Qatar: Making sense of the latest focus for news in the befuddling Middle East

Is there any region of the world more confounding and irritating, no matter what your worldview, than the Middle East -- ground zero for some of the world's nastiest, religion-steeped political conflicts?

Well, yeah. There's also Washington, D.C.

But let's put that latter mess aside for a moment -- though political decisions made there undoubtedly impact capitals from North Africa to the Persian/Arab Gulf, and beyond.

We should never minimize the tragic and ongoing death and destruction in Syria, Iraq, Egypt, Israel-Palestine, Libya, Lebanon and now even Iran following the successful ISIS attack there. They're a terrible indictment of humanity's penchant for cruelty and the pain that unfortunate folks are forced to endure by others.

For now, however, let's focus on Qatar, the natural gas-rich Gulf monarchy that until recent days managed to steer a middle -- if duplicitous -- course between the United States and its Sunni Arab quasi-allies on the one-hand, and Shiite Muslim Iran and its proxy militias, such as the Palestinian terror group cum Gaza government Hamas.
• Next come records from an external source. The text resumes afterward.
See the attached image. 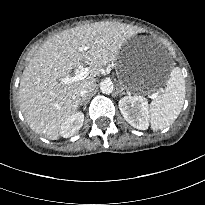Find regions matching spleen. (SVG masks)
I'll use <instances>...</instances> for the list:
<instances>
[{"label": "spleen", "mask_w": 205, "mask_h": 205, "mask_svg": "<svg viewBox=\"0 0 205 205\" xmlns=\"http://www.w3.org/2000/svg\"><path fill=\"white\" fill-rule=\"evenodd\" d=\"M186 87L181 69L170 72L165 90L156 96L149 106L150 123L153 131L169 127L179 116L185 99Z\"/></svg>", "instance_id": "1"}]
</instances>
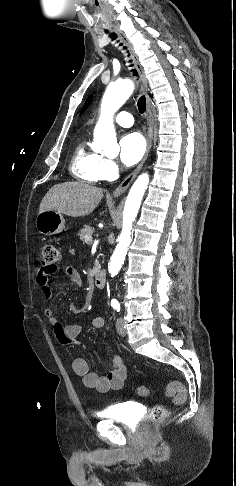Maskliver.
<instances>
[{
	"mask_svg": "<svg viewBox=\"0 0 236 486\" xmlns=\"http://www.w3.org/2000/svg\"><path fill=\"white\" fill-rule=\"evenodd\" d=\"M103 198V189L82 182L54 185L39 206V213L57 211L71 217L89 215Z\"/></svg>",
	"mask_w": 236,
	"mask_h": 486,
	"instance_id": "liver-1",
	"label": "liver"
}]
</instances>
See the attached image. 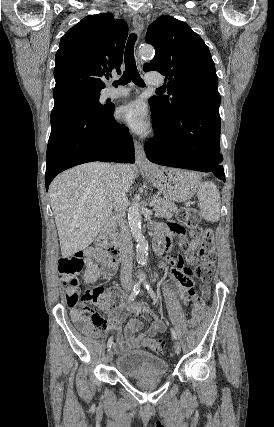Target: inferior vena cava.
<instances>
[{
    "label": "inferior vena cava",
    "mask_w": 274,
    "mask_h": 427,
    "mask_svg": "<svg viewBox=\"0 0 274 427\" xmlns=\"http://www.w3.org/2000/svg\"><path fill=\"white\" fill-rule=\"evenodd\" d=\"M113 172H122L123 166H112ZM127 198H126V188L123 186V182L119 188L116 190V194L114 196V208L116 215L118 217V225L120 227V247L123 251H128L127 257L123 259V263L128 265V267H132V241H131V233L129 231L128 223L126 221V206Z\"/></svg>",
    "instance_id": "obj_1"
}]
</instances>
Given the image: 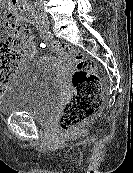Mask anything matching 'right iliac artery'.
I'll return each mask as SVG.
<instances>
[{
	"label": "right iliac artery",
	"instance_id": "1",
	"mask_svg": "<svg viewBox=\"0 0 133 173\" xmlns=\"http://www.w3.org/2000/svg\"><path fill=\"white\" fill-rule=\"evenodd\" d=\"M32 16L35 18L37 23V28L39 30L40 36L43 38H46L48 36L47 30L44 26V22L41 20V18L37 15V12L35 13L34 8H32Z\"/></svg>",
	"mask_w": 133,
	"mask_h": 173
}]
</instances>
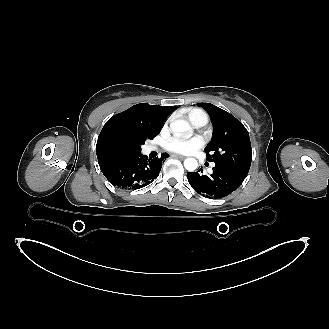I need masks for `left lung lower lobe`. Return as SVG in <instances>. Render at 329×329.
Segmentation results:
<instances>
[{
	"label": "left lung lower lobe",
	"mask_w": 329,
	"mask_h": 329,
	"mask_svg": "<svg viewBox=\"0 0 329 329\" xmlns=\"http://www.w3.org/2000/svg\"><path fill=\"white\" fill-rule=\"evenodd\" d=\"M202 172L201 169L197 172H188V182L197 193L213 199L231 194L247 176L232 168L217 164H215L211 175H203Z\"/></svg>",
	"instance_id": "0a47b994"
}]
</instances>
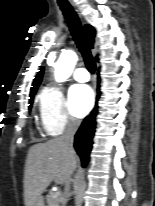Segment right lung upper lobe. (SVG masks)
<instances>
[{"mask_svg":"<svg viewBox=\"0 0 155 206\" xmlns=\"http://www.w3.org/2000/svg\"><path fill=\"white\" fill-rule=\"evenodd\" d=\"M85 31L87 33V36L89 38V42H90V46L91 48H93V44H94V37H95V30L92 26L90 25H86L85 26ZM98 60V59H97ZM43 71L44 69L42 68L38 75L35 77L34 81H33V84H32V88H31V91H30V95H35L36 93V90L38 88V86L40 85L41 83V80H42V76H43Z\"/></svg>","mask_w":155,"mask_h":206,"instance_id":"cb5924a9","label":"right lung upper lobe"}]
</instances>
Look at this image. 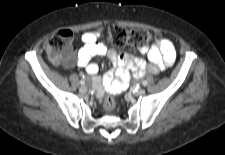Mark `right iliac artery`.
<instances>
[{
  "instance_id": "82829eb1",
  "label": "right iliac artery",
  "mask_w": 225,
  "mask_h": 155,
  "mask_svg": "<svg viewBox=\"0 0 225 155\" xmlns=\"http://www.w3.org/2000/svg\"><path fill=\"white\" fill-rule=\"evenodd\" d=\"M80 84H81V85H84V84H85V81H84V80H81V81H80Z\"/></svg>"
}]
</instances>
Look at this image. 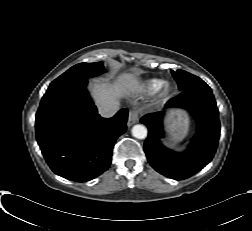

(Let's not forget that Qatar is also a major international media player, thanks to its financial backing of Al-Jazeera.)

You're probably aware that Qatar burst anew into the American political conscious when several of its Sunni Arab neighbors cut diplomatic ties and closed their borders with Qatar in retribution for its ties to Islamist terrorist groups and their supporters.

The situation escalated when President Donald Trump -- there's the D.C. connection -- took credit for the action and piled additional opprobrium on Qatar, which is situated on a thumb-shaped peninsula protruding into the Gulf directly opposite Iran. This, despite efforts by his Secretary of State, Rex Tillerson -- no doubt mindful that Qatar hosts America's largest Middle East military base -- to lessen the diplomatic confrontation.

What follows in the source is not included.